Reporting shows only accounts that generated at least one pixel event during the selected timeframe. Accounts without pixel activity are not displayed.Metrics reflect activity only within the selected date range.
Reports show impression and click events that occurred during the chosen timeframe, regardless of when the pixel was created or first deployed.Pixel data retention is limited to 24 months.
Historical pixel data is stored for up to 24 months and may not be available beyond that window.All reporting is account‑level, not user‑level.
Pixel activity is attributed to accounts, not individuals. Metrics are intended for directional insights and influence analysis, not deterministic or user‑level attribution.Works only where third‑party pixels are supported. If an ad platform or placement does not allow third‑party image pixels, the pixel will not fire and no events will be tracked.
Coverage depends on identity resolution. If 6sense cannot resolve the pixel event to a known account, for example, unknown visitor/IP, some exposure will not map to an account.
Does not replace full ad‑platform metrics. Tracking Pixels do not capture delivery or billing metrics such as impressions, clicks, spend, frequency at the user level.
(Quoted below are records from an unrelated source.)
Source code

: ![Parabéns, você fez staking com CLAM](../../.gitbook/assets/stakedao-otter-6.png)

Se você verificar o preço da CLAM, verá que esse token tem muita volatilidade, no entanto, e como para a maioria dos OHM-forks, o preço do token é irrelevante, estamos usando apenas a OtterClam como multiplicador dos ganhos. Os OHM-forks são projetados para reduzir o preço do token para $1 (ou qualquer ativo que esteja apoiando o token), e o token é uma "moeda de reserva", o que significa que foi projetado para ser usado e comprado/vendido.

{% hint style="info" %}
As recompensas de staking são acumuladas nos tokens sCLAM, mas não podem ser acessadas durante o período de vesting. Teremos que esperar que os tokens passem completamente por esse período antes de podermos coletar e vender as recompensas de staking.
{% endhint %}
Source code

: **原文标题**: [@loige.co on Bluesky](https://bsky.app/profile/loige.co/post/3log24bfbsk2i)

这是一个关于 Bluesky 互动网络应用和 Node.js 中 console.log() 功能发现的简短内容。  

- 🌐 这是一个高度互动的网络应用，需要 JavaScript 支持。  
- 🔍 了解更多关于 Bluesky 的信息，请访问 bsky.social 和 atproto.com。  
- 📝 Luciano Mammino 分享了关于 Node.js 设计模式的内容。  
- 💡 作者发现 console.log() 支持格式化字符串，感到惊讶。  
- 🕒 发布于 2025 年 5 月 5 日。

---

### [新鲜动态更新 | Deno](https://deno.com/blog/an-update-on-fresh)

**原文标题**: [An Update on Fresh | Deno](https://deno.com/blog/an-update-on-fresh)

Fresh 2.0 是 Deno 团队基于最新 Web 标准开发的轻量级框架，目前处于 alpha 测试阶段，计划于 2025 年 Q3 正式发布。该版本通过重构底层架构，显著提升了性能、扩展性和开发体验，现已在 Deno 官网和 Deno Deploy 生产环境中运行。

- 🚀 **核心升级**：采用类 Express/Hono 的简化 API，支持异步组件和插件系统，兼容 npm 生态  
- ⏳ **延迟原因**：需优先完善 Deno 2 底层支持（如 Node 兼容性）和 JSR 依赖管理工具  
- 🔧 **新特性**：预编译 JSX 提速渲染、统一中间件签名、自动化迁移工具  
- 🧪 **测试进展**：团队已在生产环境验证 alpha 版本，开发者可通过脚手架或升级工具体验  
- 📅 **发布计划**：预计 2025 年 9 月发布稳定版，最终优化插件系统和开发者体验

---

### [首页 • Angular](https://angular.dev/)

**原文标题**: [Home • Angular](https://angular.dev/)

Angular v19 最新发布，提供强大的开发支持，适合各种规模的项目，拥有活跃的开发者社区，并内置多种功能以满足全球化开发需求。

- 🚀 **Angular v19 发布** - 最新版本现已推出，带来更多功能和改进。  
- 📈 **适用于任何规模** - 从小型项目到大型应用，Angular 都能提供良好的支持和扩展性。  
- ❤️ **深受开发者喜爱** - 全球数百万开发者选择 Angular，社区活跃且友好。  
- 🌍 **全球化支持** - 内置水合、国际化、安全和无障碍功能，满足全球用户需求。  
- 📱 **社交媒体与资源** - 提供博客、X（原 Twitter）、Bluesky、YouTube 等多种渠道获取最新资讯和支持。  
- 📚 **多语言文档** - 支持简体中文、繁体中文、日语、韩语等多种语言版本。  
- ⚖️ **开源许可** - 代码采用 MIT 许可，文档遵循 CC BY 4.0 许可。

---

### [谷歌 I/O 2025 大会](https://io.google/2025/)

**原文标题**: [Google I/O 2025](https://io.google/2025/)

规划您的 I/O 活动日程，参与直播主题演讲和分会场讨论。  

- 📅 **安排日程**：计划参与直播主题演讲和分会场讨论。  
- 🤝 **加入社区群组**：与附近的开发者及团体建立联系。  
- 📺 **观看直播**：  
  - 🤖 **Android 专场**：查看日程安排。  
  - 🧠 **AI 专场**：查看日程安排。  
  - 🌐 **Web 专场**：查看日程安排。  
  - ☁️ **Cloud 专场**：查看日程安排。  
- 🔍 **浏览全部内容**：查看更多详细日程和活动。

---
Continue using your ad platform’s reporting for those insights.
Incorrect placement reduces accuracy. Inconsistent or incorrect placement across creatives, campaigns, or experiments will cause incomplete or misleading reporting.
Only supports 1×1 image pixels (GIF). Tracking Pixels do not support JavaScript‑based or HTML script tags; only image‑based pixel placements are allowed.
Best practices
Pixel creation and setup
Create separate pixels for impressions and clicks to keep reporting clear.
Use one pixel per campaign or experiment where possible to simplify analysis and troubleshooting.
Confirm the ad platform supports third‑party 1×1 image pixels and the required event type before deployment.
Ad platform configuration
Verify your platform’s third‑party pixel support and which events it allows (impressions and/or clicks).
Implement the pixel exactly as generated by 6sense; avoid modifying the URL or parameters.
Add a cache‑buster macro, if supported, to prevent caching and ensure accurate firing.
Ongoing management
Maintain consistent naming so pixels clearly align with campaigns and reports.
Avoid reusing the same pixel across unrelated campaigns.
Use tags to organize and manage at scale (Channel, Platform, Region, Objective).
Examples:
Channel: Display, Video, CTV
Platform: LinkedIn, DV360, TTD
Region: NA, EMEA, APAC
Objective: Awareness, ABM, Retargeting
Reporting expectations
Use Tracking Pixels data for directional insights and influence analysis, not deterministic attribution.
Interpret results at the account level.